**Work request 1:**
Output every line of the rows below, from the start of the rows down to the line containing "Garageafspraak", both ends included, as a JSON list of strings with one string per line. Omit blank lines and the picture markers.

**Document extract:**
Fundamentals of Computer Science I: Media Computing (CS151.01 2008S)

Merge Sort


Summary: In a recent reading and the corresponding laboratory, we've explored the basics of sorting using insertion sort. In this reading, we turn to another, faster, sorting algorithm, merge sort.

The Costs of Insertion Sort

In looking at algorithms, we often ask ourselves how many “steps” the algorithm typically uses. Rather than looking at every kind of step, we tend to focus on particular kinds of steps, such as the number of times we have to call vector-set! or the number of values we look at.

Let's try to look at how much effort the insertion sort algorithm expends in sorting a list of n values, starting from a random initial arrangement. Recall that insertion sort uses two lists: a growing collection of sorted values and a shrinking collection of values left to examine. At each step, it inserts a value into the collection of sorted values.

On average, insertion sort has to look through about half of the elements in the sorted part of the data structure to find the correct insertion point for each new value it places. The size of that sorted part increases linearly from 0 to n, so its average size is n/2 and the average number of comparisons needed to insert one element is n/4. Taking all the insertions together, then, the insertion sort performs about n2/4 comparisons to sort the entire set. That is, we do an average of n/4 work n times, giving n2/4.

**Work request 2:**
Print the full merge sort reading above, word for word.

**Information supplied:**
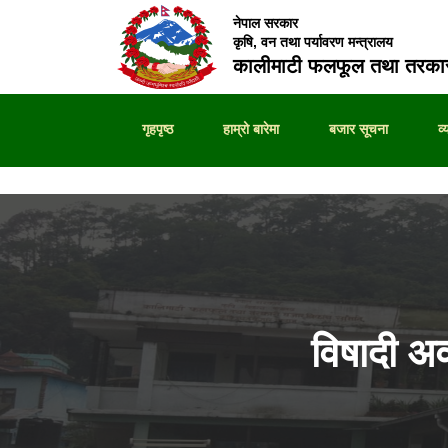
नेपाल सरकार
कृषि, वन तथा पर्यावरण मन्त्रालय
कालीमाटी फलफूल तथा तरकार
गृहपृष्ठ
हाम्रो बारेमा
बजार सूचना
व
विषादी अ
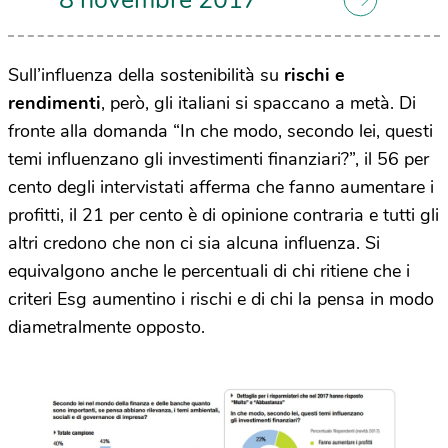
Sull’influenza della sostenibilità su
rischi e
rendimenti
, però, gli italiani si spaccano a metà. Di
fronte alla domanda “In che modo, secondo lei, questi
temi influenzano gli investimenti finanziari?”, il 56 per
cento degli intervistati afferma che fanno aumentare i
profitti, il 21 per cento è di opinione contraria e tutti gli
altri credono che non ci sia alcuna influenza. Si
equivalgono anche le percentuali di chi ritiene che i
criteri Esg aumentino i rischi e di chi la pensa in modo
diametralmente opposto.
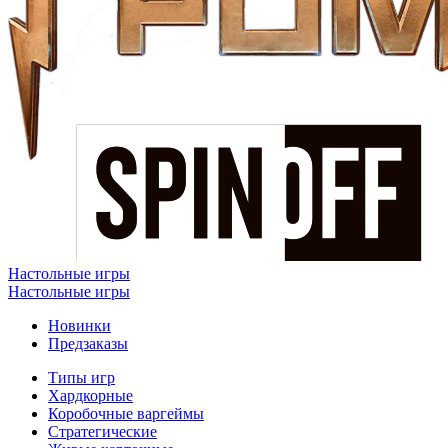
Настольные игры
Настольные игры
Новинки
Предзаказы
Типы игр
Хардкорные
Коробочные варгеймы
Стратегические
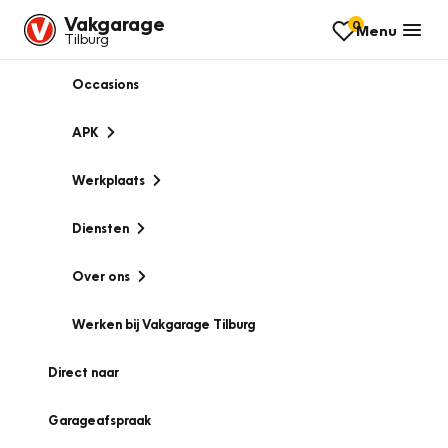
Vakgarage
0
Menu
Tilburg
Occasions
APK
Werkplaats
Diensten
Over ons
Werken bij Vakgarage Tilburg
Direct naar
Garageafspraak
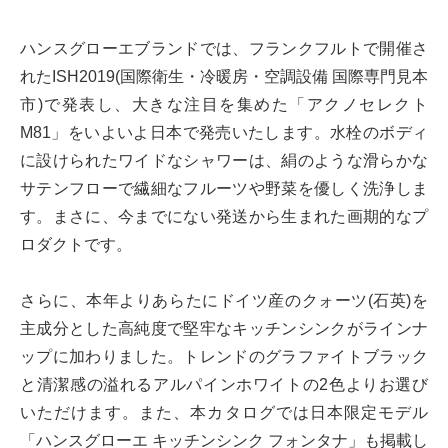
ハンスグローエブランドでは、フランクフルトで開催さ
れたISH2019(国際衛生・冷暖房・空調設備 国際専門見本
市)で発表し、大きな注目を集めた「アクノセレクト
M81」をいよいよ日本で発売いたします。水栓のボディ
に設けられたワイドなシャワーは、絹のような滑らかな
サテンフローで繊細なフルーツや野菜を優しく洗浄しま
す。まさに、今までにない発送から生まれた画期的なプ
ロダクトです。
さらに、本年よりあらたにドイツ産のクォーツ(石英)を
主成分とした高純度で堅牢なキッチンシンクがラインナ
ップに加わりました。トレンドのグラファイトブラック
と清潔感の溢れるアルパインホワイトの2色よりお選び
いただけます。また、本カタログでは日本限定モデル
「ハンスグローエ キッチンシンク フォンタナ」も掲載し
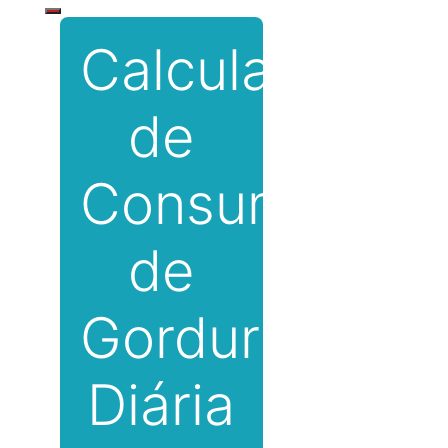
Calculadora
de
Consumo
de
Gordura
Diária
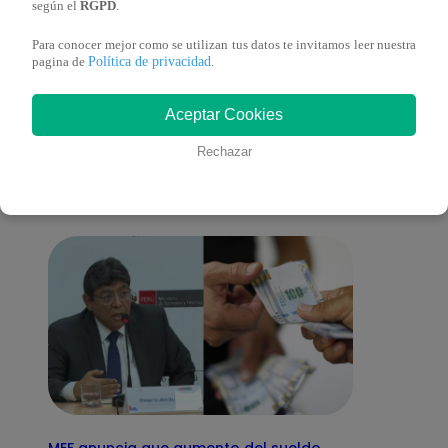
según el
RGPD
.
Para conocer mejor como se utilizan tus datos te invitamos leer nuestra
Política de privacidad
pagina de
.
También te puede
Aceptar Cookies
interesar
Rechazar
MEF anuncia que aumento del sueldo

**Task result 1:**
[
  "नेपाल सरकार",
  "कृषि, वन तथा पर्यावरण मन्त्रालय",
  "कालीमाटी फलफूल तथा तरकार",
  "गृहपृष्ठ",
  "हाम्रो बारेमा",
  "बजार सूचना",
  "व",
  "विषादी अ",
  "Sull’influenza della sostenibilità su",
  "rischi e",
  "rendimenti",
  ", però, gli italiani si spaccano a metà. Di",
  "fronte alla domanda “In che modo, secondo lei, questi",
  "temi influenzano gli investimenti finanziari?”, il 56 per",
  "cento degli intervistati afferma che fanno aumentare i",
  "profitti, il 21 per cento è di opinione contraria e tutti gli",
  "altri credono che non ci sia alcuna influenza. Si",
  "equivalgono anche le percentuali di chi ritiene che i",
  "criteri Esg aumentino i rischi e di chi la pensa in modo",
  "diametralmente opposto.",
  "Настольные игры",
  "Настольные игры",
  "Новинки",
  "Предзаказы",
  "Типы игр",
  "Хардкорные",
  "Коробочные варгеймы",
  "Стратегические",
  "Vakgarage",
  "0",
  "Menu",
  "Tilburg",
  "Occasions",
  "APK",
  "Werkplaats",
  "Diensten",
  "Over ons",
  "Werken bij Vakgarage Tilburg",
  "Direct naar",
  "Garageafspraak"
]

**Task result 2:**
Fundamentals of Computer Science I: Media Computing (CS151.01 2008S)

Merge Sort


Summary: In a recent reading and the corresponding laboratory, we've explored the basics of sorting using insertion sort. In this reading, we turn to another, faster, sorting algorithm, merge sort.

The Costs of Insertion Sort

In looking at algorithms, we often ask ourselves how many “steps” the algorithm typically uses. Rather than looking at every kind of step, we tend to focus on particular kinds of steps, such as the number of times we have to call vector-set! or the number of values we look at.

Let's try to look at how much effort the insertion sort algorithm expends in sorting a list of n values, starting from a random initial arrangement. Recall that insertion sort uses two lists: a growing collection of sorted values and a shrinking collection of values left to examine. At each step, it inserts a value into the collection of sorted values.

On average, insertion sort has to look through about half of the elements in the sorted part of the data structure to find the correct insertion point for each new value it places. The size of that sorted part increases linearly from 0 to n, so its average size is n/2 and the average number of comparisons needed to insert one element is n/4. Taking all the insertions together, then, the insertion sort performs about n2/4 comparisons to sort the entire set. That is, we do an average of n/4 work n times, giving n2/4.